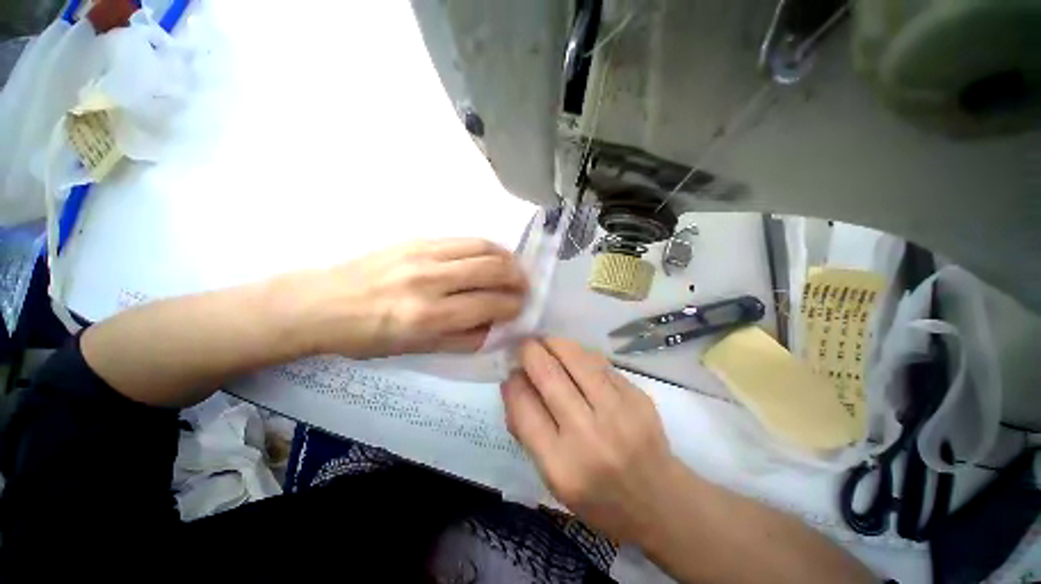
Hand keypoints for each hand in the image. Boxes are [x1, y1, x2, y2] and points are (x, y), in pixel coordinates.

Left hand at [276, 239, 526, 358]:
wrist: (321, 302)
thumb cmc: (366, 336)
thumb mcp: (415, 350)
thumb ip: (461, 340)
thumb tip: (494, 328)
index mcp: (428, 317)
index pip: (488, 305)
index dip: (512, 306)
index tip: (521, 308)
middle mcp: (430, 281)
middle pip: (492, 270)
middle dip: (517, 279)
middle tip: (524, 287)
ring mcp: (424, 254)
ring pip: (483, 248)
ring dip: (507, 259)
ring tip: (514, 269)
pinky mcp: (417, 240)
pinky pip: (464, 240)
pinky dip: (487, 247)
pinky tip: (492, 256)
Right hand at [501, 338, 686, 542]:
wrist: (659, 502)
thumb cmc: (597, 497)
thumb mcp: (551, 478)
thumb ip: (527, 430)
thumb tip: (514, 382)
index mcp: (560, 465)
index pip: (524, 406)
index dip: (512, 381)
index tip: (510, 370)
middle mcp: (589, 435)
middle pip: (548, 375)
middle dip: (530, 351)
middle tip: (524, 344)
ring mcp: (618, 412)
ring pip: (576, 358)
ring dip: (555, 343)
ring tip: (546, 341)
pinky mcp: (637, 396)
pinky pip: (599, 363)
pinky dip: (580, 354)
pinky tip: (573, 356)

------------------------

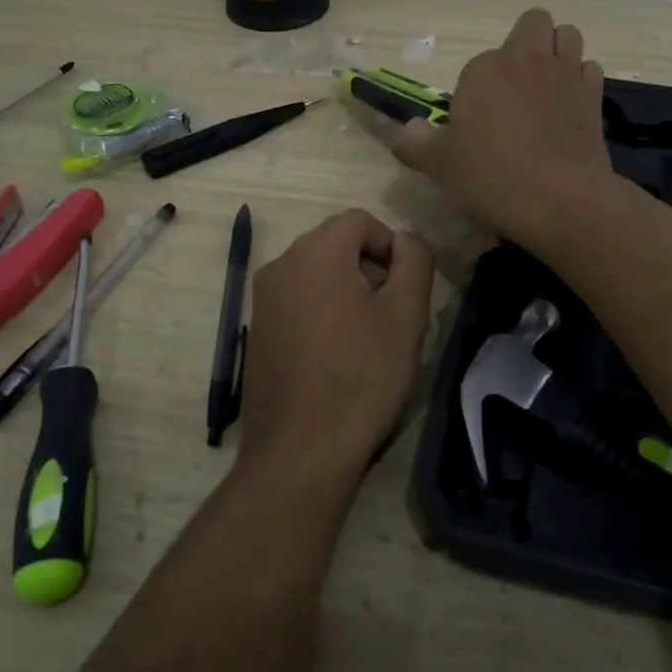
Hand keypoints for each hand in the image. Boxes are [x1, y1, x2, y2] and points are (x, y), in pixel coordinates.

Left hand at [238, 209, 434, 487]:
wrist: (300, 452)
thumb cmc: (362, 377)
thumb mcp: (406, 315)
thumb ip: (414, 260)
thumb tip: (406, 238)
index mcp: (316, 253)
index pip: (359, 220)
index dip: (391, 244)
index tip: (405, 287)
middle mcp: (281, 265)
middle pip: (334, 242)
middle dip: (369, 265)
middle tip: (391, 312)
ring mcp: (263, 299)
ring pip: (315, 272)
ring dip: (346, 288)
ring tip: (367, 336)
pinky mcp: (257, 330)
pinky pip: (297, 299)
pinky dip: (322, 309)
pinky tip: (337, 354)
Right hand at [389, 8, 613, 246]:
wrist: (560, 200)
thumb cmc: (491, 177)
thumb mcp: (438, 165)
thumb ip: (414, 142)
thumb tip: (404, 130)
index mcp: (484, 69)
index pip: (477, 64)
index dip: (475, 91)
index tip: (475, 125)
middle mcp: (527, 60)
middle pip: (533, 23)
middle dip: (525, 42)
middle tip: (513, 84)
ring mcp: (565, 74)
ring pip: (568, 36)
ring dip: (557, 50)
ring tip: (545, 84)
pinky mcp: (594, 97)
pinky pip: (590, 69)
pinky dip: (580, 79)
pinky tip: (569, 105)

------------------------

**TASK DIRECTIONS**
Print exactly the lines of the listing above starting at the line containing "ring mcp: (618, 412)" and ending at the line containing "pinky tip: (573, 356)", both included.

**ANSWER SECTION**
ring mcp: (618, 412)
ring pip: (576, 358)
ring dip: (555, 343)
ring tip: (546, 341)
pinky mcp: (637, 396)
pinky pip: (599, 363)
pinky dip: (580, 354)
pinky tip: (573, 356)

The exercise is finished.